Wir kriegen die Wahrheit raus, und wir hol’n ihn zurück – Sie wer’n ’s schon seh’n!« Bei diesen Worten wandte sie sich mit wehenden Röcken ab und eilte davon.
    Tellman wollte ihr folgen, blieb dann aber stehen. Seine Hand schmerzte. Unwillkürlich hob er sie an den Mund und leckte die Wunde. Er hatte keine Ahnung, was er Gracie sagen könnte. Er fühlte sich wie zermalmt. Er wollte Pitt helfen, weil es sich so gehörte, aber auch um Gracies willen. Sie würde ihm vertrauen müssen, und er würde sich dieses Vertrauens mehr als würdig erweisen.
    Aber er machte sich schreckliche Sorgen um sie, und das war ein neues und entsetzliches Gefühl. Er empfand eine kalte Angst wie noch nie im Leben, und sie ließ sein Inneres förmlich erstarren.
    Ein Dutzend Schritte von ihm entfernt blieb Gracie stehen und wandte sich ihm erneut zu.
    »Woll’n Se wirklich wie’n verdammter Laternenmast da in der Landschaft rumsteh’n?«, fragte sie.
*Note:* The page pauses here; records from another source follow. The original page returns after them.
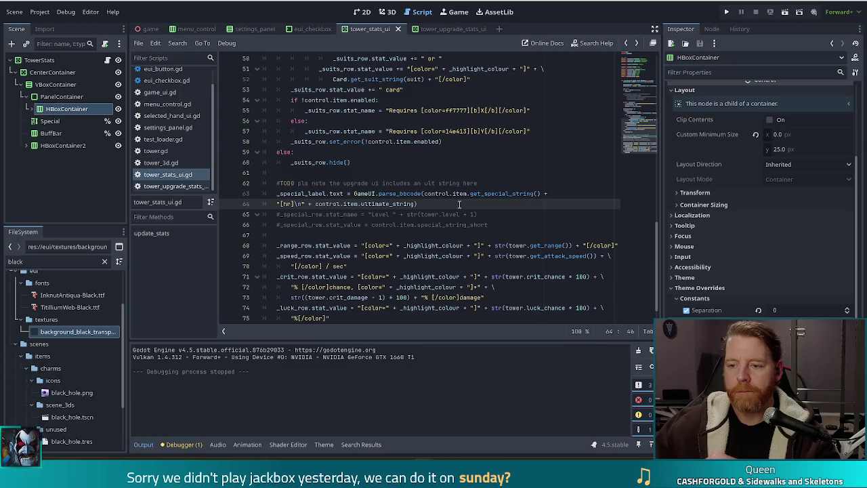
key(BackSpace)
key(BackSpace)
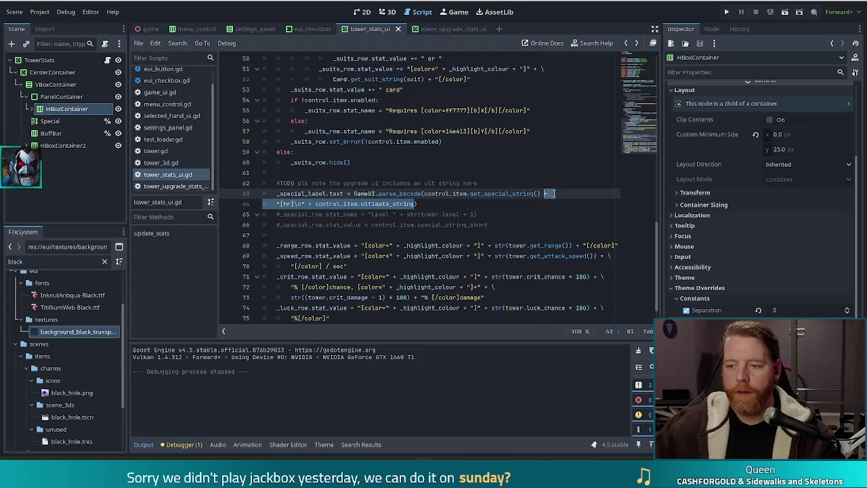
drag(417, 204, 276, 194)
key(ctrl+c)
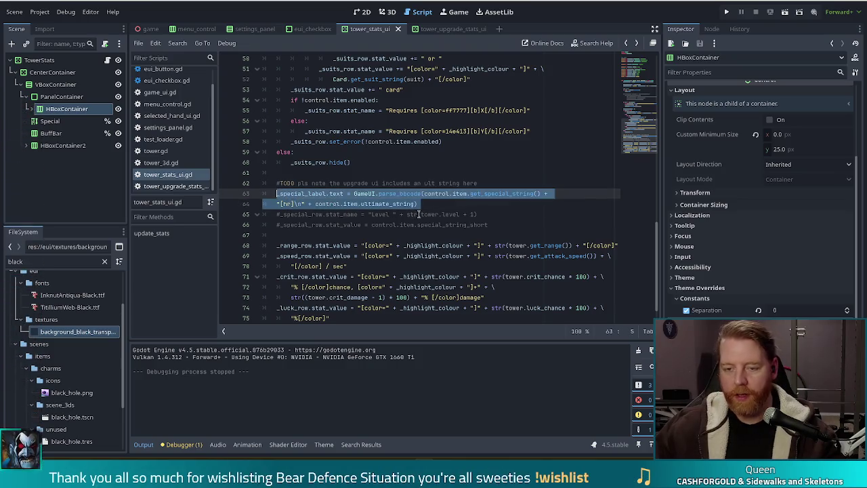
click(427, 204)
key(Return)
key(ctrl+v)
    Er ging zu ihr hin. »Diesen Remus kauf ich mir!«, sagte er mit Nachdruck. »Und Sie gehen zurück in die Keppel Street, bevor Mrs. Pitt Sie auf die Straße setzt, weil Sie Ihre Arbeit nicht tun. Vermutlich ist Ihnen noch gar nicht der Gedanke gekommen, dass sie sich um Sie zu Tode sorgt – als ob sie nicht schon genug Kummer hätte!« Er projizierte seine eigenen Empfindungen auf Charlotte. »Wahrscheinlich liegt sie die halbe Nacht wach und malt sich aus, was für grässliche Dinge Ihnen passieren. Sie ist allein, weiß nicht ein noch aus, da müssten Sie ihr eigentlich beistehen.«
    Sie sah ihn an und wog ihre Worte ab. »Sie gehen wirklich zu Remus?«, fragte sie.
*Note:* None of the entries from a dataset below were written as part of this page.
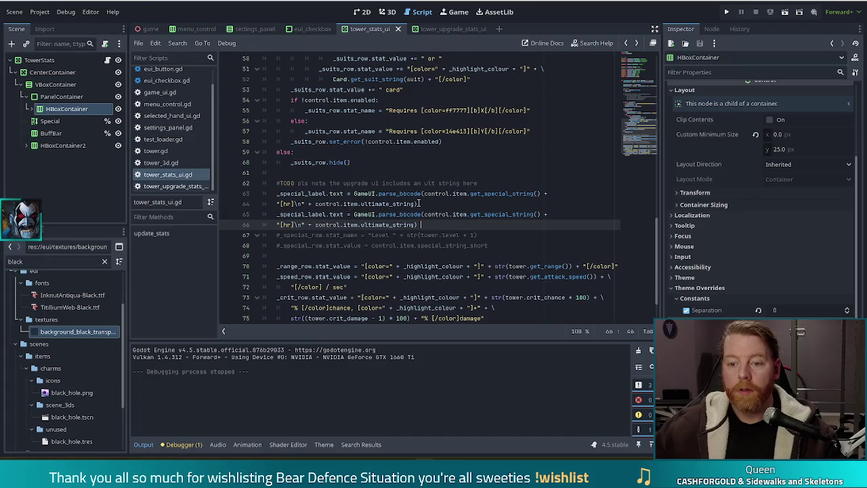
click(430, 206)
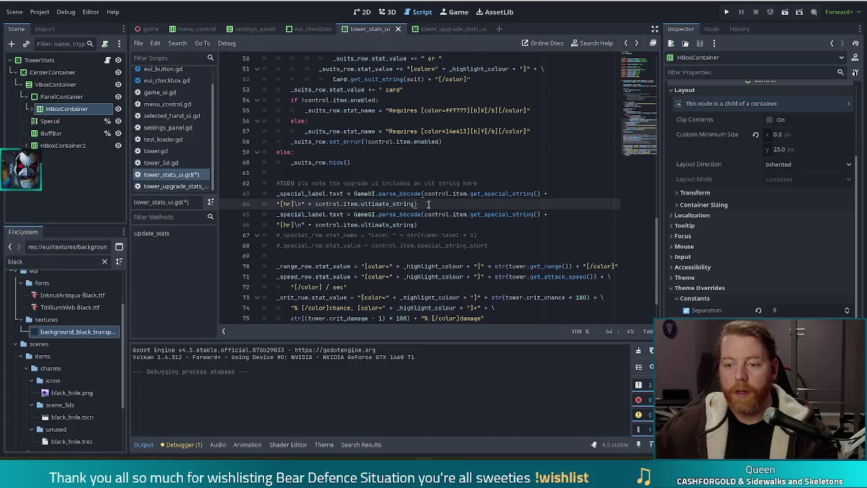
- Drop the ultimate string from the first copy and add 'if tower.level >= Tower.LEVEL_CAP:'
shift+click(542, 194)
key(Delete)
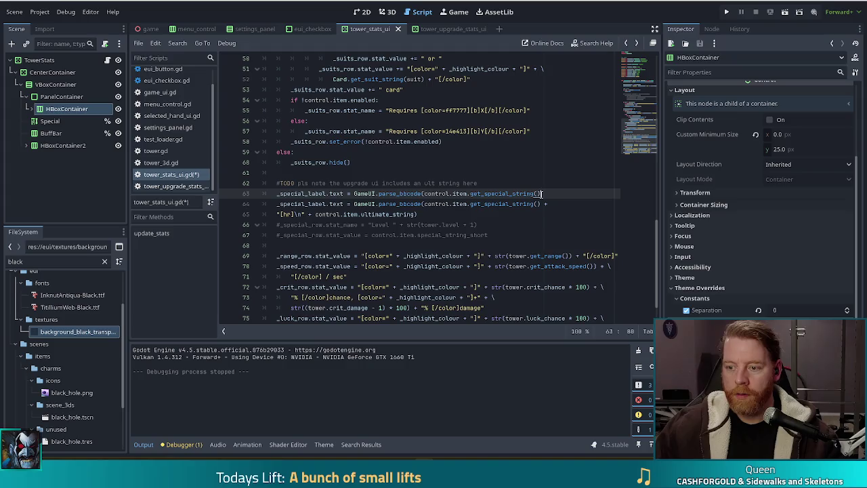
text())
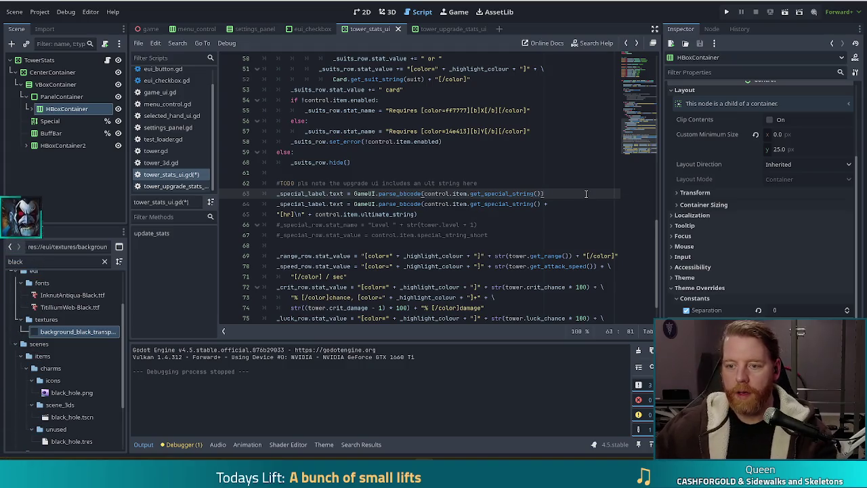
key(Return)
text(if )
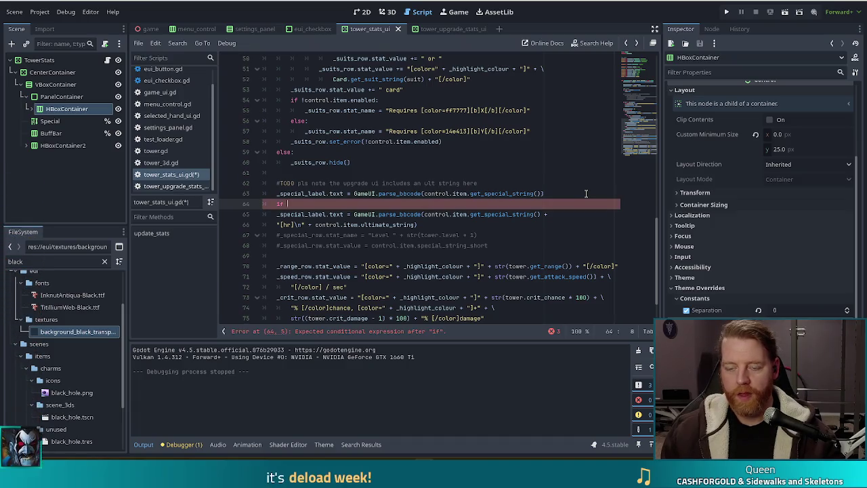
text(tower)
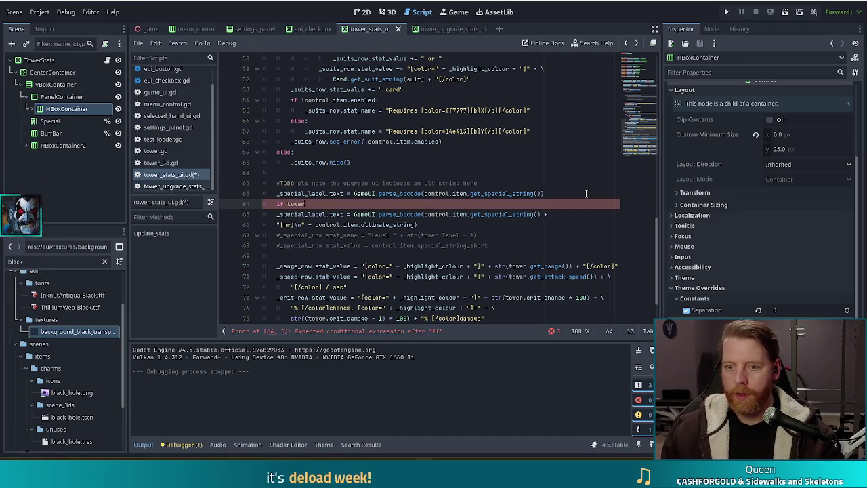
text(.level >=)
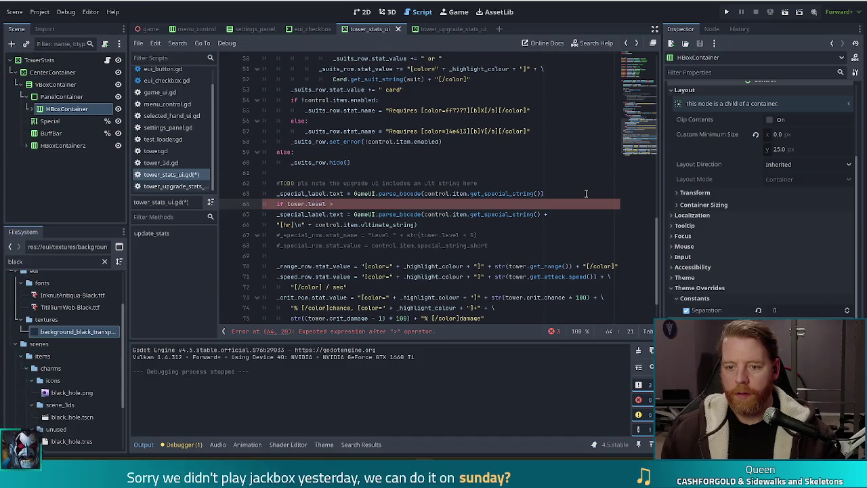
text( Tower.)
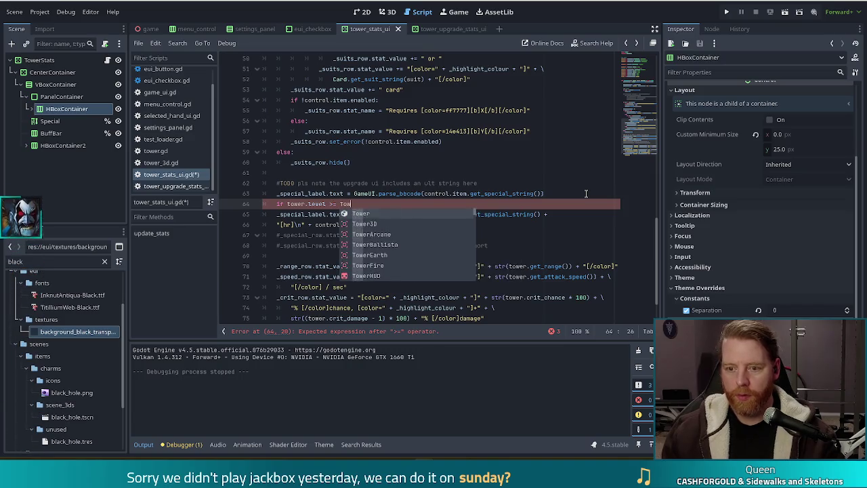
key(Return)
    »Sind Sie taub? Das habe ich gerade gesagt.«
    Sie zog die Nase hoch. »In dem Fall hab ich Ihnen alles gesagt, was ich weiß. Ich geh nach Haus un mach Abendessen … vielleicht back ich auch ’nen Kuchen.« Achselzuckend wollte sie davongehen.
    »Gracie?«
    »Ja?«
    »Sie haben das sehr gut gemacht … ehrlich gesagt war das
sogar großartig. Aber wenn Sie so etwas noch einmal tun, versohle ich Ihnen den Hintern so gründlich, dass Sie eine ganze Woche lang im Stehen essen müssen! Haben Sie mich verstanden?«
    Sie lächelte ihm breit zu und ging dann endgültig.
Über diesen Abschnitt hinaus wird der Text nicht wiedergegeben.